Presumably that's another company. But you never know, it might be just another front for the same company, or a related company. In any case, note the S&H that they're adding on.

Sorry, just being cynical today.


----------



## coolbotz

*This is the vent motor I use.*

I use this vent motor. It has a control line for forward/reverse/stop. It also has analog feedback on 130 degrees of rotation (ala servo). I modify them for continuous rotation. Cost like $5 apiece. part # 16163982. These actuators need +12v, +5v, ground, and control signal is 5v(CW) or 0v(CCW) with 2.5v stopping unit. Feedback is 0 to 5v from wiper on potentiometer. I can't find mating connector though.


----------



## DarkLore

Frighteners Entertainment said:


> that's a great price, so I don't need to look.


That Amazon price isn't a good price at all. We used to get these for less than $4 each.


----------



## Death Wraith

Coolbotz: can you hook us up with a link or maybe a how-to on using that motor? Looks promising.


----------



## mroct31

pshort said:


> Presumably that's another company. But you never know, it might be just another front for the same company, or a related company. In any case, note the S&H that they're adding on.
> 
> Sorry, just being cynical today.


Don't kid yourself Burden Sales had just about the same shipping if my memory serves so yeah the motor itself is a few more dollars but shipping didn't change much.

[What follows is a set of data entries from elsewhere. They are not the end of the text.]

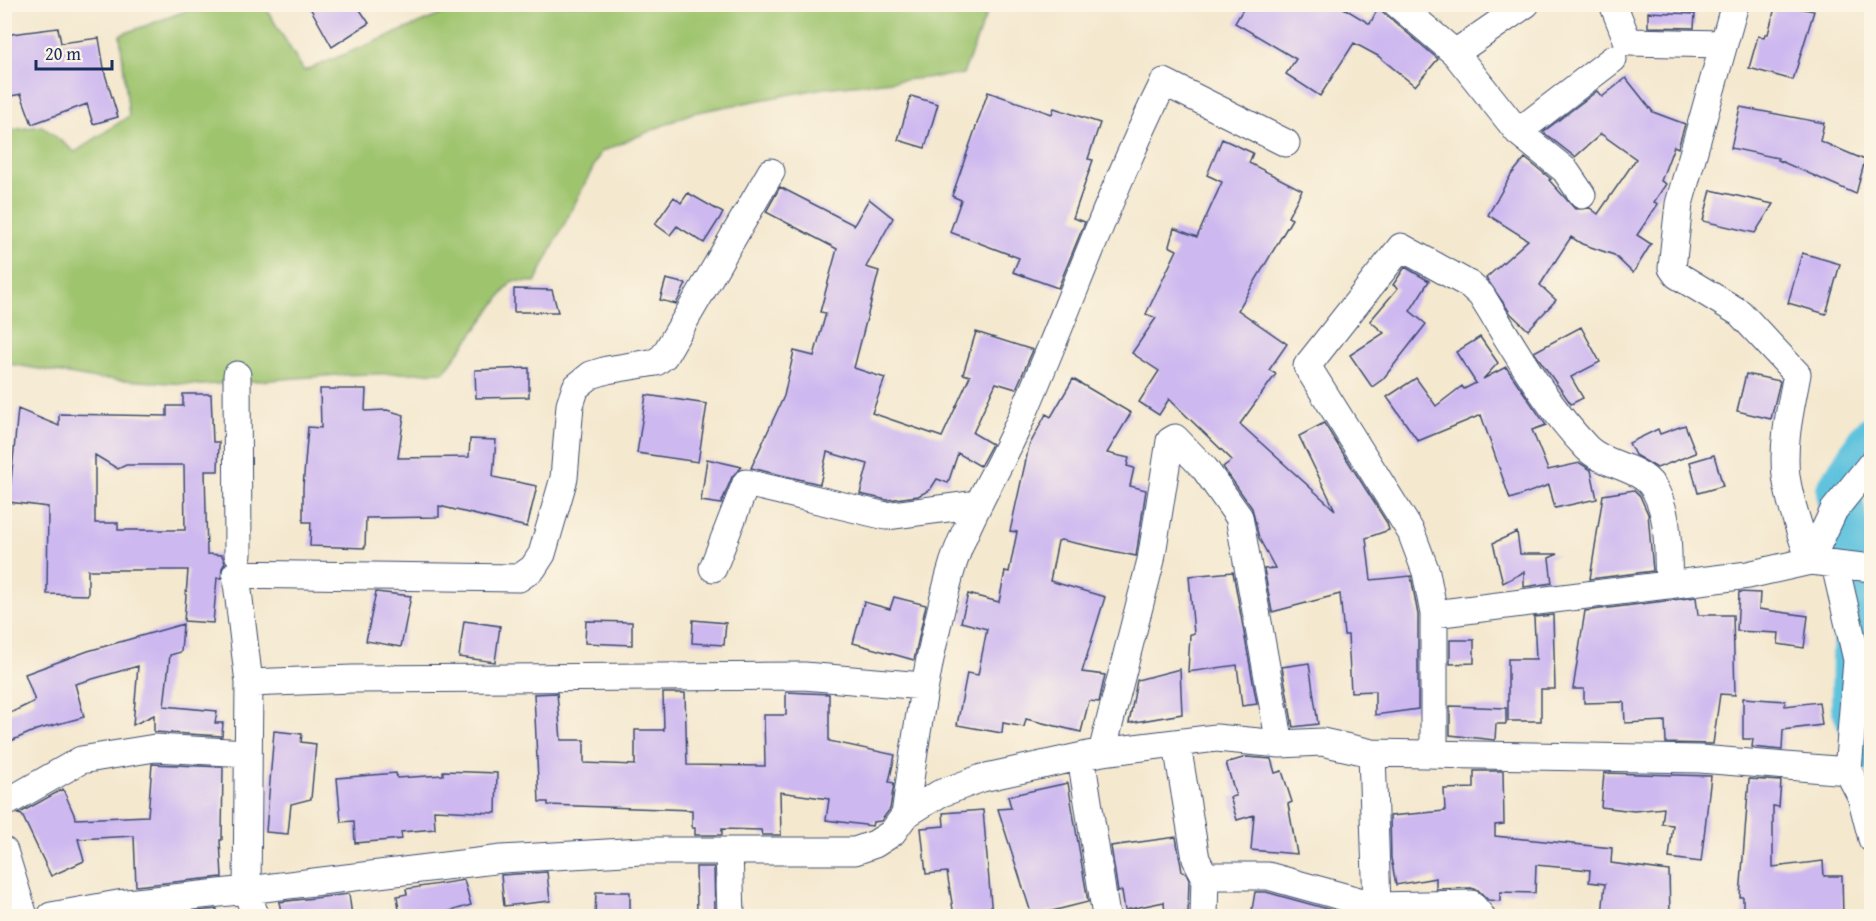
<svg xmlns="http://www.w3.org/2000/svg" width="1876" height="921" viewBox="0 0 1876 921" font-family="'Gentium Book Plus',serif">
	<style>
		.green { fill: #9fc46e; stroke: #5d7a66; stroke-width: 1.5 }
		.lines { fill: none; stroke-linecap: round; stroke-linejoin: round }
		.river { stroke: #60c3de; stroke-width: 46 }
		.building { fill: #cdb8f0; fill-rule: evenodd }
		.street-casing { stroke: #3c4b6f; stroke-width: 29 }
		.street { stroke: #fff; stroke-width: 27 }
	</style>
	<rect width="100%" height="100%" fill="#fcf5e5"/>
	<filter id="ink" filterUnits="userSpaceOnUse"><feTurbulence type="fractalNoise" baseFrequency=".0167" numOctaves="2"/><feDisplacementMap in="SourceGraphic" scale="12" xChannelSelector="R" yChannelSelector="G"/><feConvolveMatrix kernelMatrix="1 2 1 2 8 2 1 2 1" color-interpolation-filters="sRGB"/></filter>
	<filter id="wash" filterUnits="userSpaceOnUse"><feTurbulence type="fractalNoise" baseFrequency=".008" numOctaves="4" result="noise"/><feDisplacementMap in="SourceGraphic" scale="24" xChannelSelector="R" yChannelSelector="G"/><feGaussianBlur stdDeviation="1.35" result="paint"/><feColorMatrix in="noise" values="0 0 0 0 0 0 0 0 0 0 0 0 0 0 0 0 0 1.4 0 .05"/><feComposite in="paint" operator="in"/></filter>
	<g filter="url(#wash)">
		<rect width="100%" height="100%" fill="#f4e8cf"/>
		<path class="green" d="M202 5H264L304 71 464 5H990L963 74 823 88 692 113 601 152 535 282 512 281 444 372 337 375 202 385 91 378 5 363 4 131 42 126 75 152 129 116 120 35Z"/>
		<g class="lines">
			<path class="river" d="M1872 439 1839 491 1856 595 1854 707 1872 749"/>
		</g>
		<g id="blocks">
			<path class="building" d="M308 4H356L369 23 332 47Z
				M1246 4H1337L1370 24 1378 8 1438 59 1415 86 1378 56 1354 43 1320 96 1286 74 1296 59 1235 23Z
				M1776 4 1814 11 1793 80 1749 68 1758 36 1764 37 1765 34H1768Z
				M1648 12 1695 14 1694 28 1648 27Z
				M58 28 61 43 99 38 105 74 118 117 93 124 87 104 32 124 21 94 11 96 4 35Z
				M1626 78 1653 112 1685 124 1678 148 1674 146 1661 181 1666 184 1654 202 1658 204 1637 235 1651 244 1633 273 1614 255 1582 244 1571 237 1540 285 1556 300 1528 330 1511 314 1486 278 1528 240 1488 215 1511 175 1525 158 1551 179 1549 180 1575 209 1590 208 1598 214 1636 159 1601 134 1575 157 1543 132 1597 91 1602 97Z
				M988 92 1052 114 1054 108 1100 123 1088 159 1093 160 1073 218 1085 222 1058 288 1013 272 1019 258 950 232 961 200 952 196Z
				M911 96 938 104 925 148 898 140Z
				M1740 107 1824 123 1820 141 1865 160 1856 194 1778 160V158L1731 148Z
				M1222 139 1253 153 1249 163 1302 190 1288 217 1292 219 1238 310 1287 344 1269 370 1276 374 1240 424 1335 510 1299 436 1324 423 1387 523 1389 530 1366 538 1371 580 1411 576 1418 615V709L1375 715V691L1351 692 1348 635H1344L1340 594 1272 612 1264 569 1275 568 1259 538 1252 508 1223 467 1232 460 1169 399 1159 415 1139 402 1159 371 1132 353 1156 318 1146 314 1177 250 1169 246 1174 228 1197 237 1222 182 1207 175Z
				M780 187 854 225 869 199 893 218 866 267 879 271 854 368 885 378 872 413 942 437 970 376 963 374 976 332 1033 350 1016 389 996 383 973 433 992 444 980 466 958 453 948 483 937 479 930 490 918 496 887 500 860 494 868 464 827 452 820 484 751 468 784 396 794 351 814 356 826 313 820 312 837 249 766 212Z
				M1711 190 1773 204 1755 233 1703 221Z
				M688 193 723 213 704 243 677 226 670 235 655 224 674 197 681 203Z
				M1802 253 1840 264 1826 314 1788 303Z
				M1405 267 1429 281 1410 311 1426 324 1383 379 1372 387 1350 355 1384 333 1370 321 1398 288 1393 285Z
				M666 279 686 284 676 304 660 300Z
				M514 289 552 290 558 312H514Z
				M1581 327 1600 362 1571 377 1583 398 1571 404 1534 352Z
				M1480 337 1498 363 1483 379 1506 367 1546 425 1532 430 1548 470 1580 463 1591 470 1597 499 1555 508 1549 485 1510 499 1481 415 1418 441 1387 397 1416 378 1436 406 1462 386 1464 389 1476 383 1456 352Z
				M529 368V397L476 398 475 370Z
				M1746 374 1780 381 1771 419 1737 411Z
				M1073 379 1131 413 1107 453 1129 458 1127 466 1134 468 1130 486 1146 490 1136 556 1061 540 1058 541 1050 581 1105 597 1082 672 1105 675 1099 702 1089 701 1081 732 1026 719 1024 727 1003 723 1002 733 957 725 967 673 978 675 987 629 961 622 968 594 999 602 1005 571 1009 572 1017 532 1010 531 1029 446 1046 414 1051 417Z
				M320 389H366L365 411 387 410 404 415 398 458 469 457 470 439 496 440 493 477 537 486 527 527 439 506V517L366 518 365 548 310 546 311 522H303V487L308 427 321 428Z
				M183 394H211L213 442H219L218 471H205L207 554 222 555 225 563 222 568 221 578H217L213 623 184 621 188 570H88V595L47 594 48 507 9 502 18 409 59 426V414L167 416V406H183ZM95 455 118 469 126 465H184L185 530H118V523H95Z
				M646 395 707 404 698 462 637 453Z
				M1685 425 1696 453 1657 468 1635 455 1629 443 1658 429 1660 434Z
				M1714 455 1723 486 1698 493 1690 462Z
				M707 459 742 467 732 477 721 504 701 501Z
				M1634 490 1640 496 1648 514 1653 571 1590 579 1603 495Z
				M1517 532 1520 554H1558L1549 558 1552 583 1524 587V572L1503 583 1493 543Z
				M1233 572 1257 704 1242 706 1237 665 1188 672 1190 634H1194L1189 576Z
				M376 592 411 596 401 647 366 641Z
				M1739 592 1760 593 1759 609 1808 616 1804 648 1778 644 1779 633 1737 631Z
				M894 597 926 605 914 660 853 643 864 602 890 609Z
				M1696 597 1698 615H1733L1735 695 1720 694 1713 744 1666 743 1665 721 1625 723 1624 702 1584 703V689H1573L1585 611Z
				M1553 615 1555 689H1541V721H1508V659H1536L1534 617Z
				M693 620 726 623 724 645 692 643Z
				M464 621 500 626 495 662 459 657Z
				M586 621 632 622V645L585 643Z
				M183 624 181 652 170 655 164 706 217 711 215 723H223L222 736 154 732V715L133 725 138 666 75 684 84 717 36 730 4 744V716L35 701 25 674 88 651Z
				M1450 640H1474V663L1450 664Z
				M1309 663 1318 724 1293 727 1282 667Z
				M1180 669 1182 714 1129 723 1137 680Z
				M786 692 829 694V741L895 755 889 782 894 783 890 809 881 821 873 822 872 826 826 820 829 799 780 792 781 835H762L761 830 722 829V835H695V828H692V810L548 805V802H539L534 694 557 693 561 740H584V763L635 765V730H664L663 693H685L687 765 765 766 764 715H786Z
				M1743 698 1785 701V706L1819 702 1822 725 1783 730 1782 750 1752 747 1753 739H1743Z
				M1450 706 1506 708V724H1496L1495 740 1450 735Z
				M274 731 302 734 301 742 316 744 311 799 291 804 288 834 266 832Z
				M1246 757 1271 759 1275 773 1282 771 1292 802 1288 804 1297 854 1251 850 1254 815 1237 820 1230 797 1236 796 1226 763Z
				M152 764 223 767 222 840H220L222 877 136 886 134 836 78 839 84 861 51 876 22 815 18 814 63 789 76 819 148 816Z
				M443 771 497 773 496 813 434 810 435 829 401 832 402 839 355 843 354 821 341 822 337 778 396 773 397 778 443 775Z
				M1474 771H1503L1504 824 1495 825V836L1612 848 1611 863 1669 871 1670 916H1602L1605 884 1589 882 1590 870 1536 865 1535 893 1500 892V901L1488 900 1478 890 1471 888 1436 889V878L1396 885 1391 858 1390 816 1445 811 1444 789 1474 788Z
				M1604 773 1711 776 1701 862 1669 858 1673 825 1662 824 1664 808 1634 811 1601 807Z
				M1749 779 1781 781 1779 807 1773 806V867L1823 861 1824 876H1842L1843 916H1743V897H1740Z
				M1068 783 1088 902 1032 916 998 809 1011 808 1008 796Z
				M983 810 992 916H954L947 872 926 874 921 828 944 826 943 813Z
				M1176 837 1182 872 1186 873 1189 879 1188 912 1165 915 1164 902 1125 910 1122 891 1118 892 1111 846Z
				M696 867H714L715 913 697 914Z
				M547 872 550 901 504 906 501 875Z
				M464 880 471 905 447 912 448 916H400L397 896 407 894 406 889Z
				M596 892H630V916H595Z
				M1255 892H1266L1335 911 1334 916H1251Z
				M349 894 352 916H282L279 902Z
				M217 909V916H149Z"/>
		</g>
	</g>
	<g filter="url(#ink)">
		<use href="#blocks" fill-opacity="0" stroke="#3c4b6f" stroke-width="1.5"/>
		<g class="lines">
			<defs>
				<path id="street" d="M1397 4 1455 53 1518 132 1565 170 1582 195
					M1613 4 1628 42 1723 44
					M1735 4 1679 204 1672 268 1677 275 1740 313 1797 374C1791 407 1782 442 1786 476 1790 505 1801 533 1810 561L1834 510 1872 463
					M1455 53 1526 4
					M1518 132 1613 59
					M771 172 664 356 656 362 607 370 591 375 576 387 570 405 564 478 542 554 533 568 519 578 236 574 249 683 247 890 502 859 642 851H855L875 844 892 833 905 815 939 794 982 778 1102 752 1216 738 1280 744 1322 742 1372 753 1700 759 1848 771
					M237 375 238 554
					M1835 565 1857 660 1848 771 1861 796 1872 839
					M713 568 746 483 886 516 978 504
					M1434 614 1748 575 1810 561 1872 568
					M249 683 352 679 804 676 923 686
					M1177 745 1196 859 1205 876H1268L1377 906 1471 904 1481 916
					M1102 752 1151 560 1170 441 1175 438 1205 469 1239 517 1280 744
					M1434 752V614L1426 572 1411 532 1307 366 1401 247 1470 285 1481 295C1514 348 1544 403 1587 448 1605 466 1639 466 1653 487 1671 515 1667 554 1669 585
					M1372 753 1377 906
					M1081 757 1106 916
					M4 804 81 760 155 748 248 753
					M905 815C916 734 928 654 950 574 965 520 998 472 1020 421 1069 309 1109 193 1164 82L1286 143
					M4 851 24 916
					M729 851 731 916
					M51 916 118 904 247 890 255 916
					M1204 916 1205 876"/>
			</defs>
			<use href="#street" class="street-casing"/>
			<use href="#street" class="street"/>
		</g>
	</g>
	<rect width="1876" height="921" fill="none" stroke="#fcf5e5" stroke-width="24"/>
	<path d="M36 60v9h76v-9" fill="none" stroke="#1b2f5e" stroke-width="3"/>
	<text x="45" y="60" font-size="18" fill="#1b2f5e" stroke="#fcf5e5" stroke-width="4.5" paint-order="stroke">20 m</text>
</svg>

Don't know about the Amazon ones but the ones at Sciplus, the key is to buy more as the shipping tops out at I think $15.95 once you hit a particular dollar amount in sales just like it did with surplus center. The more you buy the less the overall price per unit will be. These are ripe for a group buy!


----------



## HomeyDaClown

That looks like an *AC Delco 15-73620* *Mode Control Cam Actuator*.

For $5.00? Where at?

Any hookup data for the control line?



coolbotz said:


> I use this vent motor. It has a control line for forward/reverse/stop. It also has analog feedback on 130 degrees of rotation (ala servo). I modify them for continuous rotation. Cost like 5$ apiece.


----------



## mroct31

Was just looking these up today and don't see them anywhere at the moment. Wonder if they're gone for good now?


----------



## RoxyBlue

Psyko found this source - says 5RPM but it looks exactly like the 4RPM motors:

http://www.allelectronics.com/make-a-store/item/DCM-276/5-RPM-GEAR-MOTOR-12VDC/1.html


----------



## RoxyBlue

I've checked eBay and they are being sold as black vent motors or flying crank ghost motors with a Buy It Now price of either $15 (or starting bid of $13.50) or $50 (starting bid of $45) by the same individual.


----------



## coolbotz

$15 for 3 or $50 for 10. + shipping looks like


----------



## Spooky1

Found another site that has them at $12 each.

http://www.3rivers.net/~cmac/cmac17.htm


----------



## Jacksonville Haunter

*12vdc 4rpm Motor*

*This is regarding the 12vdc 4rpm prop motor that just got hard to find. I had taken one of the popular prop motor too 3 local auto parts stores looking for a local source with no luck. All I knew about the part was that it was from some car, the people at the store tried to find it based on code numbers on the sides of the motor but no luck there. If we knew function of the motor and the make model and year of the car or truck the motor is used in we might be able to buy these at any local parts store in the USA. If only I knew a few thousand haunters to run this by.*
*I'll start, I have read people call it a vent motor.*


----------



## hedg12

They were originally used as an air conditioner vent actuator in some Chrysler and GM models from the mid 80's to the mid 90's. From what I've seen, the price from dealer parts departments and auto parts houses is prohibitive - $25 to $35 range.


----------



## HomeyDaClown

At this point it would be hard to find one at a reasonable price unless you want to buy many cases of 54 each. It might be better to switch to another type at this point. Auto parts suppliers want big dollars for OEM vent motors in general.


----------



## GRP

I have 3 of these motor. What I don't have is the cable to to run them. Does anyone know where I might get the cables to hook to the motor to run them?


----------



## fritz42_male

I've got a pack of 3 possible alternatives on order from Coolbotz - I'll report back when I get them.


----------



## hedg12

I use these connectors from Parts Express. I wrap them with electrical tape to make sure they don't short against each other.

Somewhere on here there's a post about someone (Jaybo?) cutting the end off an ATX motherboard connector & grinding it down to fit.

Edit: It was Daveinthegrave that came up with the mobo connector hack - but Jaybo posted it here.


----------



## RoxyBlue

GRP said:


> I have 3 of these motor. What I don't have is the cable to to run them. Does anyone know where I might get the cables to hook to the motor to run them?


This might help you if you have a spare computer power supply handy:

http://www.hauntforum.com/showthread.php?t=23705


----------